City controlled the game and they would finish with 18 shots to Spurs’s one. It would have been remarkable if Tottenham had forced a replay and the hard truth for Ange Postecoglou was that his team departed with a ­whimper. He had wanted to see them impose their game. There is no ­better ­measure of progress than to see whether it is possible against the best. It was not, Spurs’s best efforts ­serving only to keep them clinging on and it was certainly ominous to hear Guardiola’s verdict afterwards.

He can once again feel the desire of his team to win every game. They have done so five times in succession since their victorious return from the Fifa Club World Cup. “We are there,” Guardiola said.

City were there at the outset. They had arrived at 6.50pm, a lot later than they would have liked, their bus ­having been caught up in the ­terrible traffic around these parts. But they were straight out of the blocks, subjecting Spurs to something of an ordeal in the first 20 minutes.

They would have been ahead early on had Oscar Bobb not been ruled offside after Vicario had half-saved from Phil Foden and watched the ball trickle towards the line. Bobb touched it over from half a yard but, after a long delay, the VAR upheld the marginal decision. Would the ball have crossed the line without Bobb’s intervention? It looked as though it would have done.

The strange thing about the first half was that for all City’s swagger, their comfort in possession and their pretty patterns, they ­struggled to ­create anything clear-cut. ­Bernardo Silva and Mateo Kovacic had shots blocked and a window into ­Guardiola’s mood was provided when Josko Gvardiol badly overhit a cross. Guardiola spun on his heels in ­annoyance. City’s approach play had been balletic.

The home crowd loved it when Micky van de Ven got across to make a thunderous challenge on Foden. But not as much as they did when Pedro Porro threw himself into an important block to keep out a shot from Bobb in the 42nd minute. Rodri and Kovacic had seen efforts blocked in the buildup.

City continued to do their stuff on the ball after the restart, Foden’s ­velvet touch so easy to watch.
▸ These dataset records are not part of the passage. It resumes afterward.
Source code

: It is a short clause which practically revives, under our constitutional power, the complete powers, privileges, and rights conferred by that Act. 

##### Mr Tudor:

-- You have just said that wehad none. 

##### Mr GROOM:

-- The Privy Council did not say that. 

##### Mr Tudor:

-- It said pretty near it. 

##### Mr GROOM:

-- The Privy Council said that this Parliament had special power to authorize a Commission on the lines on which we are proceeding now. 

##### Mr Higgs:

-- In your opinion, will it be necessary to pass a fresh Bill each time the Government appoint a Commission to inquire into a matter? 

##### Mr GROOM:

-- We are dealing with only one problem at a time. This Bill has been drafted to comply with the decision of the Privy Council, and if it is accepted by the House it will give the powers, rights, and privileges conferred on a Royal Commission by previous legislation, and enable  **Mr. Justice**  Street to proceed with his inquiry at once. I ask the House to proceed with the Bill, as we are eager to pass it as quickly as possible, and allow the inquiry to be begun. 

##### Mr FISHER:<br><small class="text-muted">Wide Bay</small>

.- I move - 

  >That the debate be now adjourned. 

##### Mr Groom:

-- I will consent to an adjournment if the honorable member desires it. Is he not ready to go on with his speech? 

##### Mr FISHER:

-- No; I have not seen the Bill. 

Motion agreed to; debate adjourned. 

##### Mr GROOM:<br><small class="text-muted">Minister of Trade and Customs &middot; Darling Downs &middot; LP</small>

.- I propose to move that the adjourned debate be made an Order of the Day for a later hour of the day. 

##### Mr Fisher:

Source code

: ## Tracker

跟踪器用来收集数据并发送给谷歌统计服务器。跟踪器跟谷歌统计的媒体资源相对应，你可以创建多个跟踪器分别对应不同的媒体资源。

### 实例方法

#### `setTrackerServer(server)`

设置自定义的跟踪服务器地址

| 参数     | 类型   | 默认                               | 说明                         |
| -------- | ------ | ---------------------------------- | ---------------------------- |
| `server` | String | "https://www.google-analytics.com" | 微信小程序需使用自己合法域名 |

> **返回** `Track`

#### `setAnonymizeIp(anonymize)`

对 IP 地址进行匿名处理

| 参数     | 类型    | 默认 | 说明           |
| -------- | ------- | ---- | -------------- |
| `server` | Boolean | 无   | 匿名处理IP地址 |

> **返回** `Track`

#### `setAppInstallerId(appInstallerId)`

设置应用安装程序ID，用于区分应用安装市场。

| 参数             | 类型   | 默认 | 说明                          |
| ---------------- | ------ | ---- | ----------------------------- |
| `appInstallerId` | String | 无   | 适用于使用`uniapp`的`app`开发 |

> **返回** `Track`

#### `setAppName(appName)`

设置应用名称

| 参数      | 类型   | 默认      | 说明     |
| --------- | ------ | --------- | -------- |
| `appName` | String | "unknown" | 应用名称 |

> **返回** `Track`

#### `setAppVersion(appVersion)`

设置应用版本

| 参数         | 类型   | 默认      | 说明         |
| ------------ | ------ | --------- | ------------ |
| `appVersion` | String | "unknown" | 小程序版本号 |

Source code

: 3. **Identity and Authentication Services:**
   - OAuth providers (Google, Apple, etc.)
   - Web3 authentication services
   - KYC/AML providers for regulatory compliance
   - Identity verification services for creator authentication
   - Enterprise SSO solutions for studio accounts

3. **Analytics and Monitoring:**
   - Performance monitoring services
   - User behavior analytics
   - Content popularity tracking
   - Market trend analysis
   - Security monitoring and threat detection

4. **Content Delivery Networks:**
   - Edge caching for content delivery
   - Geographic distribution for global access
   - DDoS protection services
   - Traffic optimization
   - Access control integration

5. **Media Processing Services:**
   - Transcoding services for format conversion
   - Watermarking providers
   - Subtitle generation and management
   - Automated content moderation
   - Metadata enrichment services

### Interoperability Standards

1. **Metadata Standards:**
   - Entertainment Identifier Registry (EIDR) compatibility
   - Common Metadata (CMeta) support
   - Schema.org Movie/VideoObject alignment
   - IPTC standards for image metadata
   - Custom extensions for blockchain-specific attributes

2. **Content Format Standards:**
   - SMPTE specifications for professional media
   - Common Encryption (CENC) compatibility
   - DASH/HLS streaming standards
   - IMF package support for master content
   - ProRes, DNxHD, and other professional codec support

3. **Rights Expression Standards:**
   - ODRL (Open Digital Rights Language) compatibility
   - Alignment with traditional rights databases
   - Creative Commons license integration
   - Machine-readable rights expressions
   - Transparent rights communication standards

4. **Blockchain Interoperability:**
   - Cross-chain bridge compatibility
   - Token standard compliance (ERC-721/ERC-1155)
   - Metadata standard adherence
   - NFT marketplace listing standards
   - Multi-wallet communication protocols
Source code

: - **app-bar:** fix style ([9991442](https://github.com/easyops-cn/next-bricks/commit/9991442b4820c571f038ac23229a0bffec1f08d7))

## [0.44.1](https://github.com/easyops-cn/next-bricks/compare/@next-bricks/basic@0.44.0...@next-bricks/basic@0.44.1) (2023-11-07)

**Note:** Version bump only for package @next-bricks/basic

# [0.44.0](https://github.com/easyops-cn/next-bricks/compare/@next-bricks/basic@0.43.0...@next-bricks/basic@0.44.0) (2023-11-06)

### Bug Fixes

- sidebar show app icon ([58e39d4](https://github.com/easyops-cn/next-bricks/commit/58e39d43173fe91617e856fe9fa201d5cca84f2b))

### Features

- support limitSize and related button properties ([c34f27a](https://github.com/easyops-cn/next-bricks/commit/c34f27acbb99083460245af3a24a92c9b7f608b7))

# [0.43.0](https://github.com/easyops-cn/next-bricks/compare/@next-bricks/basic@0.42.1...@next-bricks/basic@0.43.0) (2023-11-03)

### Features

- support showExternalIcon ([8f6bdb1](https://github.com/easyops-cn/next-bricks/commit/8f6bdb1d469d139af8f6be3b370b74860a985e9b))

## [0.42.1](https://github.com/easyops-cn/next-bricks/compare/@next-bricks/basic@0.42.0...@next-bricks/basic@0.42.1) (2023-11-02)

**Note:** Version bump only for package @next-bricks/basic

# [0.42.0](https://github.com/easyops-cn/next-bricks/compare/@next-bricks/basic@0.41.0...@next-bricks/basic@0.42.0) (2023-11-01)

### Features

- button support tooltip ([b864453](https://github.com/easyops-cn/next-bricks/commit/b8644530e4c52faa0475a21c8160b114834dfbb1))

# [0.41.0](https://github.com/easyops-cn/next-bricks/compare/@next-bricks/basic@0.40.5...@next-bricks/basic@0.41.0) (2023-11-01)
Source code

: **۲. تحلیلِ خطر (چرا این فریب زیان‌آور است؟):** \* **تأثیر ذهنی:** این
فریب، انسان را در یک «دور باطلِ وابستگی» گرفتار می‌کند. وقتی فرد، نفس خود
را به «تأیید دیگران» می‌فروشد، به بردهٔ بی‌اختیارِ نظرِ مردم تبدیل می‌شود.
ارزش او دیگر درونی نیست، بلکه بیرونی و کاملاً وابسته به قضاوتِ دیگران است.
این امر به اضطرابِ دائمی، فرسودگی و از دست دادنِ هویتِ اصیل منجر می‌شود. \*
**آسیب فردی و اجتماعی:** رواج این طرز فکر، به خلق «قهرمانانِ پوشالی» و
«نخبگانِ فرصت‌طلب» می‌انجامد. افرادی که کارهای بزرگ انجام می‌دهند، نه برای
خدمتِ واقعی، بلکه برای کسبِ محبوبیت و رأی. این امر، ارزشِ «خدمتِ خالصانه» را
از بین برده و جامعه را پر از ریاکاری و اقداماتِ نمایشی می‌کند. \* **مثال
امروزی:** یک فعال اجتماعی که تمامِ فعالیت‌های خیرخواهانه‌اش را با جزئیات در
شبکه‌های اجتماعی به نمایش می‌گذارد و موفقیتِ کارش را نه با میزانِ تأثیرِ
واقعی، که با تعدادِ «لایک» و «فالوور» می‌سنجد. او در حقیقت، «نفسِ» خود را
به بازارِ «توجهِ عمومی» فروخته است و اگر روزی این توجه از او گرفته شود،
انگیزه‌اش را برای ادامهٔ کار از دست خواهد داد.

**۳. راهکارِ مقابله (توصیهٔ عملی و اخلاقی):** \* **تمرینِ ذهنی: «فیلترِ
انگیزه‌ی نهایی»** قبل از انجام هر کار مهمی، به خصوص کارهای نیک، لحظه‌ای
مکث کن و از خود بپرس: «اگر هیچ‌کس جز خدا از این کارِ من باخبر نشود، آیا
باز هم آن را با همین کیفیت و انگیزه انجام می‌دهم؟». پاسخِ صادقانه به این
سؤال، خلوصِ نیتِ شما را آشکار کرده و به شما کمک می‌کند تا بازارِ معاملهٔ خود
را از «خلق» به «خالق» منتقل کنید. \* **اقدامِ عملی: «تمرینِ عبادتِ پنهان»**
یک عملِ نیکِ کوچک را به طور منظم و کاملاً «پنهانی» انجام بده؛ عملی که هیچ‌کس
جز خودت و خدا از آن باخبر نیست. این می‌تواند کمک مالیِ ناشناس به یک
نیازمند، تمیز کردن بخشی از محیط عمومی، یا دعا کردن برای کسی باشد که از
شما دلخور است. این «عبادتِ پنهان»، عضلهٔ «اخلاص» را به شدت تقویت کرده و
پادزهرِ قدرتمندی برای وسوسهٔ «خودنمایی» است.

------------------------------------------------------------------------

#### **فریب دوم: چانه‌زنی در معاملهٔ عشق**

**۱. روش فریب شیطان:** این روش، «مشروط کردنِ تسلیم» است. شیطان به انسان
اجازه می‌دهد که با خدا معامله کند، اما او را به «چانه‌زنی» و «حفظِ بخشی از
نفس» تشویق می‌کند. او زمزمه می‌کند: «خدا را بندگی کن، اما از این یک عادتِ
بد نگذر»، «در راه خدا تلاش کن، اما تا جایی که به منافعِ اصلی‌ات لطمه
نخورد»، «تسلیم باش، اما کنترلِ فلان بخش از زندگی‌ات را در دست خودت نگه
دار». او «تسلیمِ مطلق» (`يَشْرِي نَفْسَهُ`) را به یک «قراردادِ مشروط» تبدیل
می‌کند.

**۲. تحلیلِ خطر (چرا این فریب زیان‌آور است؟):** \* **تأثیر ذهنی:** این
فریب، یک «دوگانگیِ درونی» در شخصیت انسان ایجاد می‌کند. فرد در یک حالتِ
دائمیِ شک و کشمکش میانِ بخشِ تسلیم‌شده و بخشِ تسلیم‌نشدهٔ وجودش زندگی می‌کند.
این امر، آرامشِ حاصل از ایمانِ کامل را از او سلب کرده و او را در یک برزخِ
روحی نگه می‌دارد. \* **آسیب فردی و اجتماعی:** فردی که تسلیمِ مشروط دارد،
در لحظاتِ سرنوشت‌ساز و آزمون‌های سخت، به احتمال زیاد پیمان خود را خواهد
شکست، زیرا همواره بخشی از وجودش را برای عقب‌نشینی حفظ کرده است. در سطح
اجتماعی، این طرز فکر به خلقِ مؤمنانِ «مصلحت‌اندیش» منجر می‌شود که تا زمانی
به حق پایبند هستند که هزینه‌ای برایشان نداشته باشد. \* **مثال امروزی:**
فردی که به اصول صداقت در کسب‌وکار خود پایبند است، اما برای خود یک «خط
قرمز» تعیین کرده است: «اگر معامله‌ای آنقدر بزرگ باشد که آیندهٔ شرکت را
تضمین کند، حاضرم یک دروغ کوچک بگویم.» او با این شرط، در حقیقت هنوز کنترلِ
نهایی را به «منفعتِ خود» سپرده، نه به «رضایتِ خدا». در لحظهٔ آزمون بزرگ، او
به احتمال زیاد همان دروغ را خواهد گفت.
And Spurs continued to do theirs without it. Van de Ven drew more wild cheers when he diverted a Julián Álvarez effort behind at the last.

The starting lineups were notable, in part, for the names they did not contain. Postecoglou held James Maddison back, unleashing him only as a 73rd-minute substitute for his first action since a near 12-week ankle injury layoff while De Bruyne kicked his heels too.

Could Spurs offer anything in the final third? There was a pass from Timo Werner that sent Brennan ­Johnson scurrying through and he was able to get a touch to the ball just as City’s cup goalkeeper, Stefan Ortega, arrived to block. Johnson’s effort was deemed to be on target; it went down as his team’s only shot.

Postecoglou had confidently predicted goals and entertainment beforehand. Surely it wasn’t going to end in stalemate? Aké ensured that it would not.